Monday, September 12, 2011

Jabberwock

WEll the "good" people behind syfy's Saturday "movie" must have ran out of entries in their yellowed copy of the Monster Manual. So now they ploundered Lewis Carol's poem "Jabberwocky." I had a brief hope of maybe some interesting Alice inspired weirdness. Afterall, their miniseries division has made some mileage out of both "Alice in Wonderland" in "Alice," and "The Wizard of Oz," in "Tinman."

Alas, no. The first shot of generic middle ages europe set the dull grime pace of the film. People we don't care about watch the birth of the Jabberwock which is a big ugly flying dragon thing. Besidesy eating people it threatens to reduces the area to lifeless waste. Sort of like the writing rooms in the Syfy office. Anyway the wayward son of the local Blacksmith must make the weapons and traps to stop the beast, save the fair maid, and redeem himself in his father's eyes.

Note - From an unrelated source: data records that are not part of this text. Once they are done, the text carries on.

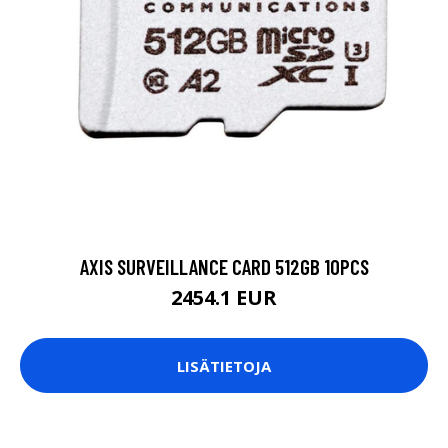
AXIS SURVEILLANCE CARD 512GB 10PCS
2454.1 EUR
LISÄTIETOJA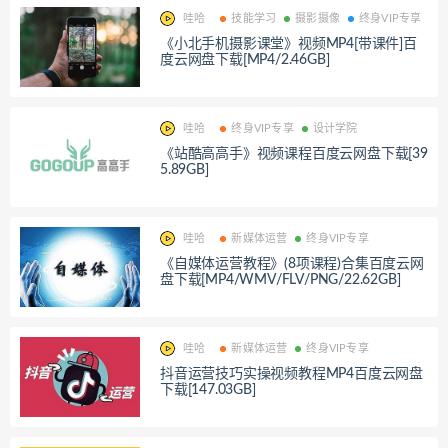
哇哈
技能学习
摄影摄像
终身VIP专享
《小北手机摄影课堂》视频MP4[带课件]百
度云网盘下载[MP4/2.46GB]
哇哈
终身VIP专享
设计学院
《站酷高高手》视频课程百度云网盘下载[39
5.89GB]
哇哈
新媒体运营
终身VIP专享
《自媒体运营教程》(8项课程)合集百度云网
盘下载[MP4/WMV/FLV/PNG/22.62GB]
哇哈
新媒体运营
终身VIP专享
抖音运营技巧实操视频教程MP4百度云网盘
下载[147.03GB]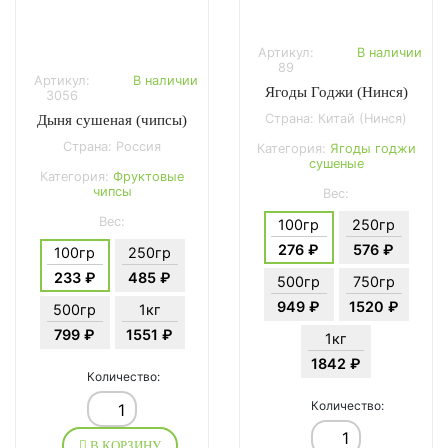
Артикул:
В наличии
89
Артикул:
В наличии
Ягоды Годжи (Нинся)
3056
Страна: Китай (Нинся)
Дыня сушеная (чипсы)
Страна: Россия
Категория:
Ягоды годжи
сушеные
Категория:
Фруктовые
чипсы
Вес:
Вес:
100гр
250гр
276 ₽
576 ₽
100гр
250гр
233 ₽
485 ₽
500гр
750гр
949 ₽
1520 ₽
500гр
1кг
799 ₽
1551 ₽
1кг
1842 ₽
Количество:
Количество:
В КОРЗИНУ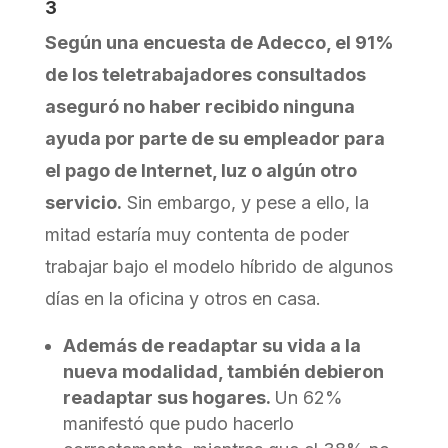
3
Según una encuesta de Adecco, el 91%
de los teletrabajadores consultados
aseguró no haber recibido ninguna
ayuda por parte de su empleador para
el pago de Internet, luz o algún otro
servicio.
Sin embargo, y pese a ello, la
mitad estaría muy contenta de poder
trabajar bajo el modelo híbrido de algunos
días en la oficina y otros en casa.
Además de readaptar su vida a la
nueva modalidad, también debieron
readaptar sus hogares.
Un 62%
manifestó que pudo hacerlo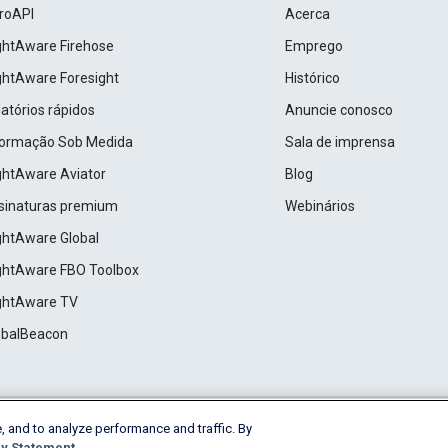
roAPI
Acerca
ightAware Firehose
Emprego
ightAware Foresight
Histórico
atórios rápidos
Anuncie conosco
formação Sob Medida
Sala de imprensa
ightAware Aviator
Blog
sinaturas premium
Webinários
ightAware Global
ightAware FBO Toolbox
ightAware TV
obalBeacon
, and to analyze performance and traffic. By
Cookie Settings
y Statement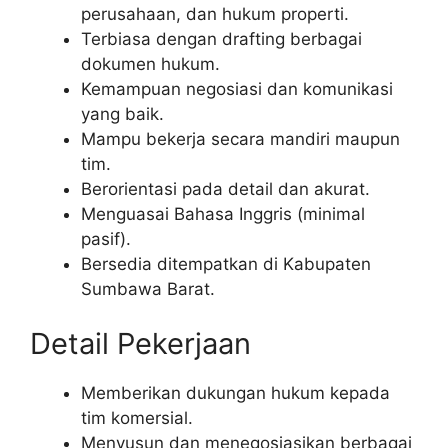
perusahaan, dan hukum properti.
Terbiasa dengan drafting berbagai
dokumen hukum.
Kemampuan negosiasi dan komunikasi
yang baik.
Mampu bekerja secara mandiri maupun
tim.
Berorientasi pada detail dan akurat.
Menguasai Bahasa Inggris (minimal
pasif).
Bersedia ditempatkan di Kabupaten
Sumbawa Barat.
Detail Pekerjaan
Memberikan dukungan hukum kepada
tim komersial.
Menyusun dan menegosiasikan berbagai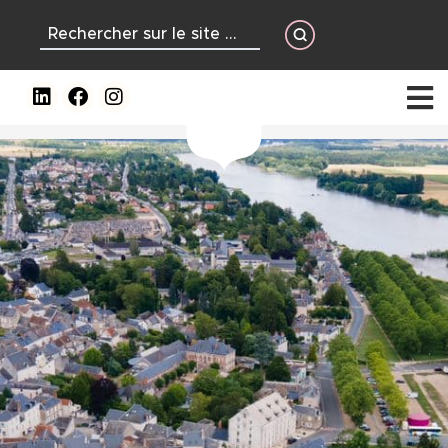
contenu
principal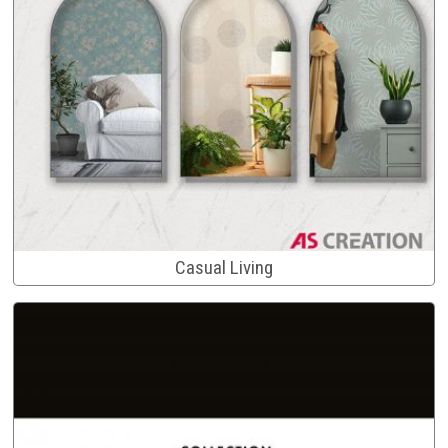
Casual Living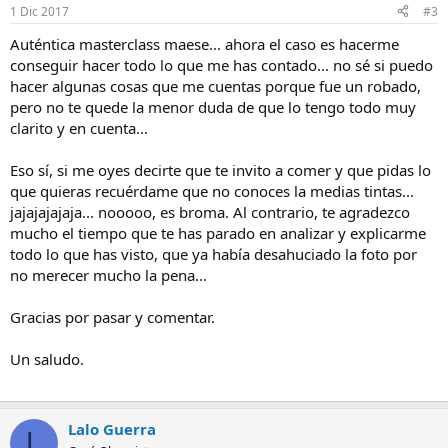
1 Dic 2017
#3
Auténtica masterclass maese... ahora el caso es hacerme
conseguir hacer todo lo que me has contado... no sé si puedo
hacer algunas cosas que me cuentas porque fue un robado,
pero no te quede la menor duda de que lo tengo todo muy
clarito y en cuenta...
Eso sí, si me oyes decirte que te invito a comer y que pidas lo
que quieras recuérdame que no conoces la medias tintas...
jajajajajaja... nooooo, es broma. Al contrario, te agradezco
mucho el tiempo que te has parado en analizar y explicarme
todo lo que has visto, que ya había desahuciado la foto por
no merecer mucho la pena...
Gracias por pasar y comentar.
Un saludo.
Lalo Guerra
L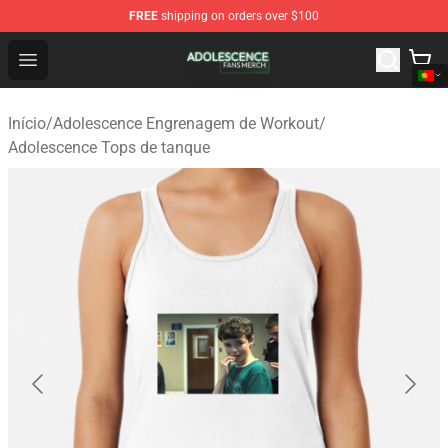
FREE
shipping on orders over $100
Adolescence Shop - Official Adolescence Merchandise St
Open menu
Início
/
Adolescence Engrenagem de Workout
/
Adolescence Tops de tanque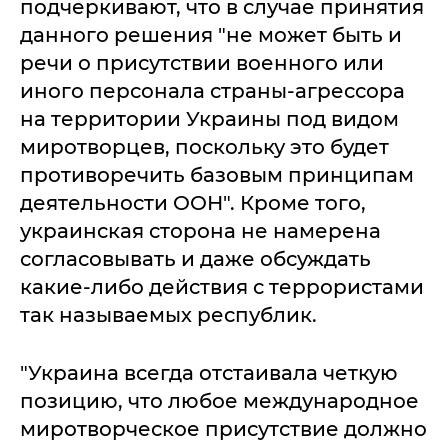
подчеркивают, что в случае принятия
данного решения "не может быть и
речи о присутствии военного или
иного персонала страны-агрессора
на территории Украины под видом
миротворцев, поскольку это будет
противоречить базовым принципам
деятельности ООН". Кроме того,
украинская сторона не намерена
согласовывать и даже обсуждать
какие-либо действия с террористами
так называемых республик.
"Украина всегда отстаивала четкую
позицию, что любое международное
миротворческое присутствие должно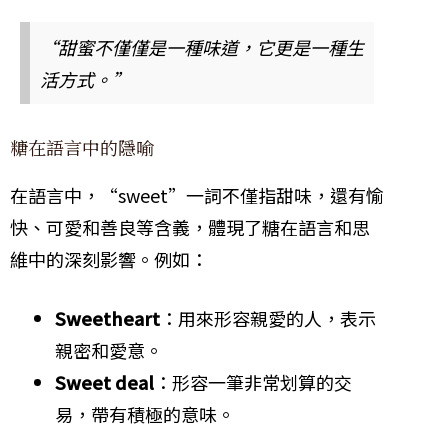
“甜蜜不僅僅是一種味道，它更是一種生
活方式。”
糖在語言中的隱喻
在語言中，“sweet”一詞不僅指甜味，還有愉
快、可愛和善良等含義，體現了糖在語言和思
維中的深刻影響。例如：
Sweetheart
：用來形容親愛的人，表示
親密和愛意。
Sweet deal
：形容一筆非常划算的交
易，帶有積極的意味。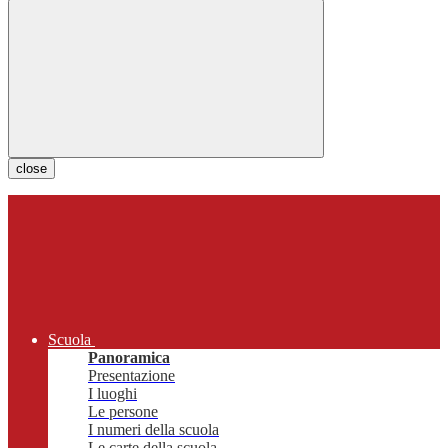
close
Scuola
Panoramica
Presentazione
I luoghi
Le persone
I numeri della scuola
Le carte della scuola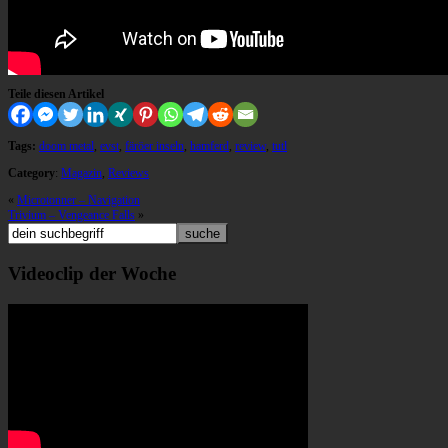
Teile diesen Artikel
Tags:
doom metal
,
evst
,
färöer inseln
,
hamferd
,
review
,
tutl
Category
:
Magazin
,
Reviews
«
Microtonner – Navigation
Trivium – Vengeance Falls
»
Videoclip der Woche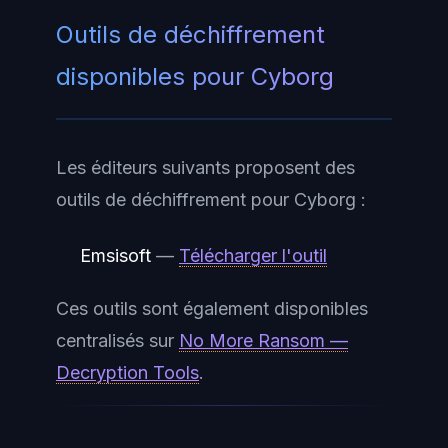
Outils de déchiffrement
disponibles pour Cyborg
Les éditeurs suivants proposent des
outils de déchiffrement pour Cyborg :
Emsisoft
—
Télécharger l'outil
Ces outils sont également disponibles
centralisés sur
No More Ransom —
Decryption Tools
.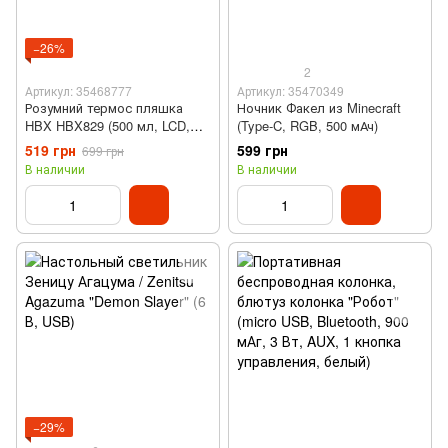
−26%
2
Артикул: 35468777
Артикул: 35470349
Розумний термос пляшка
Ночник Факел из Minecraft
HBX HBX829 (500 мл, LCD,
(Type-C, RGB, 500 мАч)
белый)
519 грн
599 грн
699 грн
В наличии
В наличии
−29%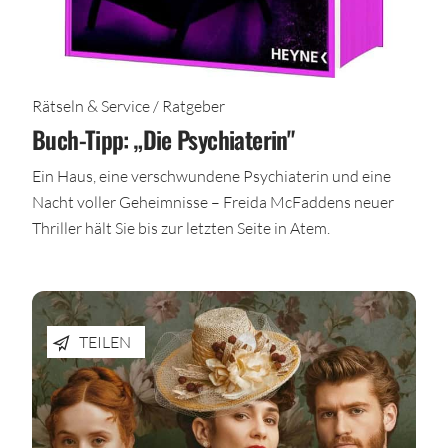
Rätseln & Service / Ratgeber
Buch-Tipp: „Die Psychiaterin"
Ein Haus, eine verschwundene Psychiaterin und eine
Nacht voller Geheimnisse – Freida McFaddens neuer
Thriller hält Sie bis zur letzten Seite in Atem.
TEILEN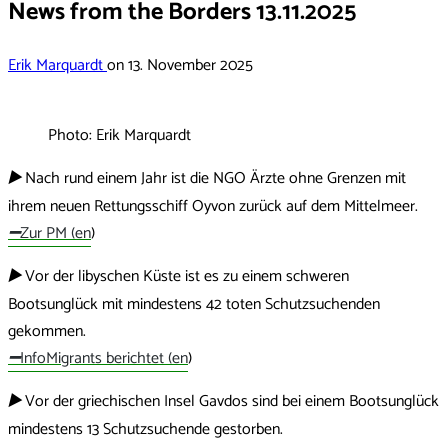
News from the Borders 13.11.2025
Erik Marquardt
on
13. November 2025
Photo: Erik Marquardt
▶️
Nach rund einem Jahr ist die NGO Ärzte ohne Grenzen mit
ihrem neuen Rettungsschiff Oyvon zurück auf dem Mittelmeer.
➖
Zur PM (en
)
▶️
Vor der libyschen Küste ist es zu einem schweren
Bootsunglück mit mindestens 42 toten Schutzsuchenden
gekommen.
➖
InfoMigrants berichtet (en
)
▶️
Vor der griechischen Insel Gavdos sind bei einem Bootsunglück
mindestens 13 Schutzsuchende gestorben.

You know boring this film was? It was so boring the most interesting thing that struck me was that the swords were actually the swords used by the Roman Legion not swords of the Middle Ages. Yeah, when that becomes the most interesting thing the writers have failed utterly. As for the creature, oh good grief. I expect bad CGI now from Syfy, but the design itself was just horrid. It looked like a rubber bat on a stick with an Alfred E. Neuman smile. The only bad movie camp hillarity came from them treating the poem as "the prophecy," even reciting it as one would recite the Psalms. That was probably the best acting in the whole shebang that the actors didn't bust up laughing.